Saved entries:
[Start of section]

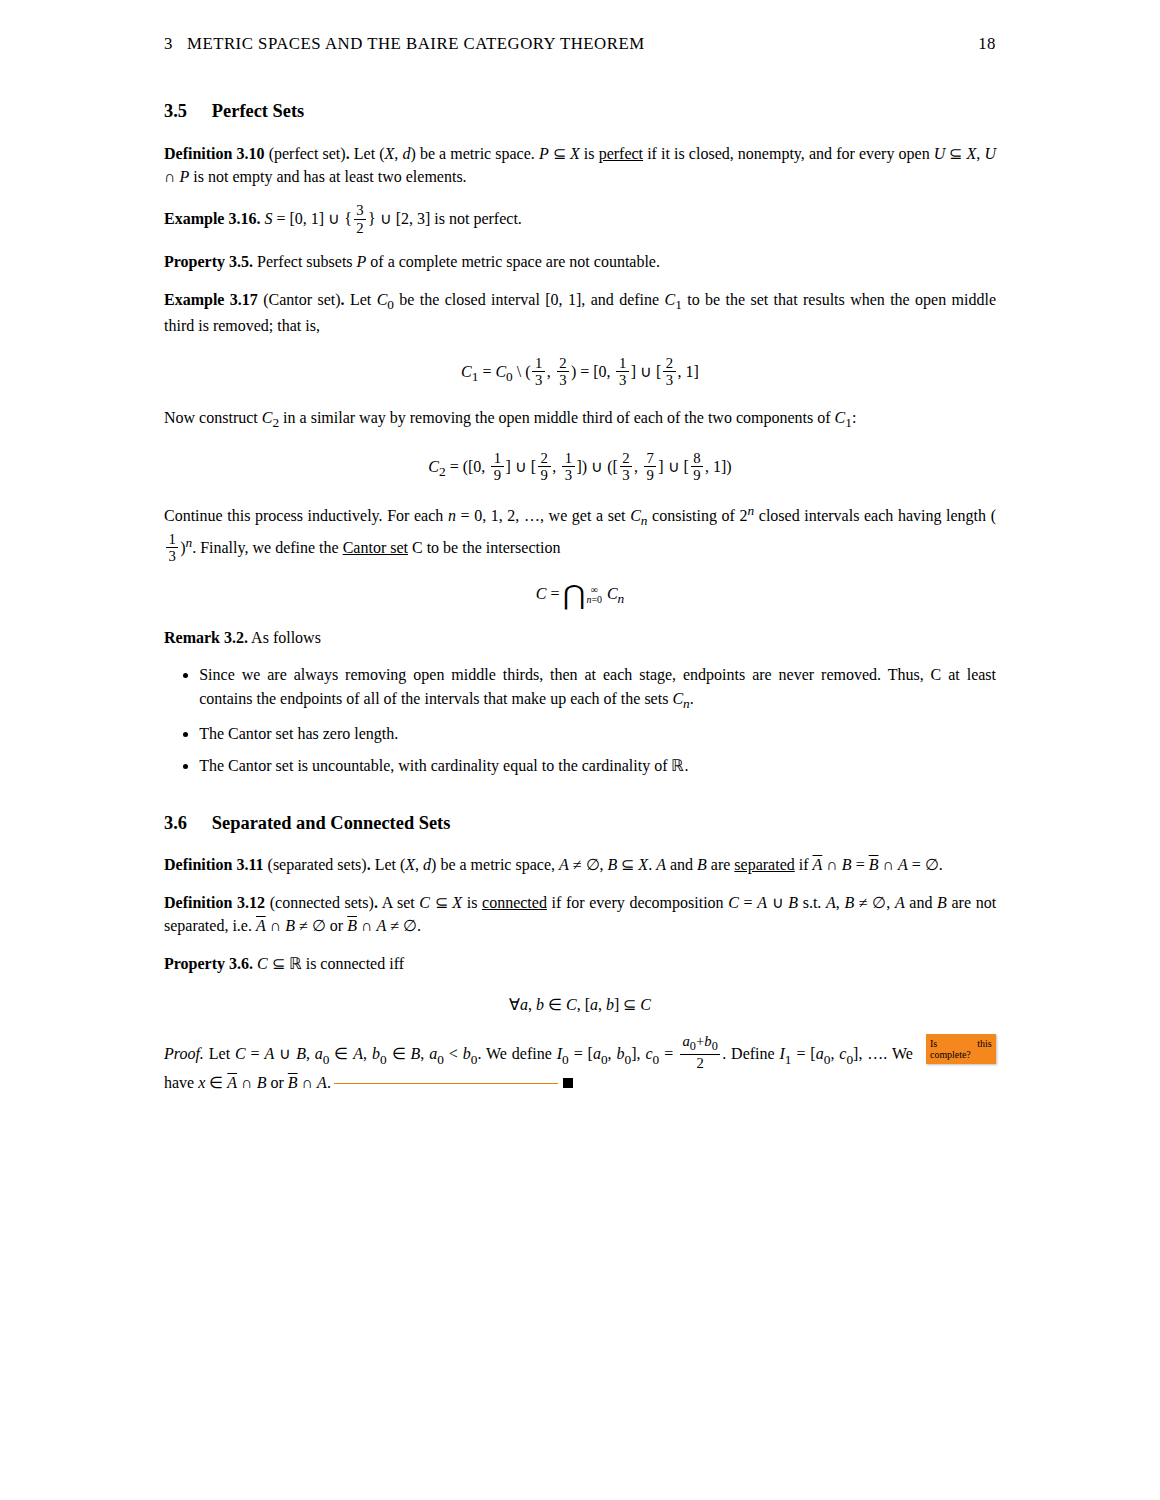3 METRIC SPACES AND THE BAIRE CATEGORY THEOREM 18
3.5 Perfect Sets
Definition 3.10 (perfect set). Let (X, d) be a metric space. P ⊆ X is perfect if it is closed, nonempty, and for every open U ⊆ X, U ∩ P is not empty and has at least two elements.
Example 3.16. S = [0, 1] ∪ {32} ∪ [2, 3] is not perfect.
Property 3.5. Perfect subsets P of a complete metric space are not countable.
Example 3.17 (Cantor set). Let C0 be the closed interval [0, 1], and define C1 to be the set that results when the open middle third is removed; that is,
C1 = C0 \ (13, 23) = [0, 13] ∪ [23, 1]
Now construct C2 in a similar way by removing the open middle third of each of the two components of C1:
C2 = ([0, 19] ∪ [29, 13]) ∪ ([23, 79] ∪ [89, 1])
Continue this process inductively. For each n = 0, 1, 2, …, we get a set Cn consisting of 2n closed intervals each having length (13)n. Finally, we define the Cantor set C to be the intersection
C = ⋂∞n=0 Cn
Remark 3.2. As follows
Since we are always removing open middle thirds, then at each stage, endpoints are never removed. Thus, C at least contains the endpoints of all of the intervals that make up each of the sets Cn.
The Cantor set has zero length.
The Cantor set is uncountable, with cardinality equal to the cardinality of ℝ.
3.6 Separated and Connected Sets
Definition 3.11 (separated sets). Let (X, d) be a metric space, A ≠ ∅, B ⊆ X. A and B are separated if A ∩ B = B ∩ A = ∅.
Definition 3.12 (connected sets). A set C ⊆ X is connected if for every decomposition C = A ∪ B s.t. A, B ≠ ∅, A and B are not separated, i.e. A ∩ B ≠ ∅ or B ∩ A ≠ ∅.
Property 3.6. C ⊆ ℝ is connected iff
∀a, b ∈ C, [a, b] ⊆ C
Proof. Let C = A ∪ B, a0 ∈ A, b0 ∈ B, a0 < b0. We define I0 = [a0, b0], c0 = a0+b02. Define I1 = [a0, c0], …. We have x ∈ A ∩ B or B ∩ A.
Is this complete?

[End of section]

◆ **EXERCISE INSTRUCTIONS**:
Filtering the entries above by the word "least", copy each line that matches.

◆ **RESPONSE FOR THIS EXERCISE**:
Definition 3.10 (perfect set). Let (X, d) be a metric space. P ⊆ X is perfect if it is closed, nonempty, and for every open U ⊆ X, U ∩ P is not empty and has at least two elements.
Since we are always removing open middle thirds, then at each stage, endpoints are never removed. Thus, C at least contains the endpoints of all of the intervals that make up each of the sets Cn.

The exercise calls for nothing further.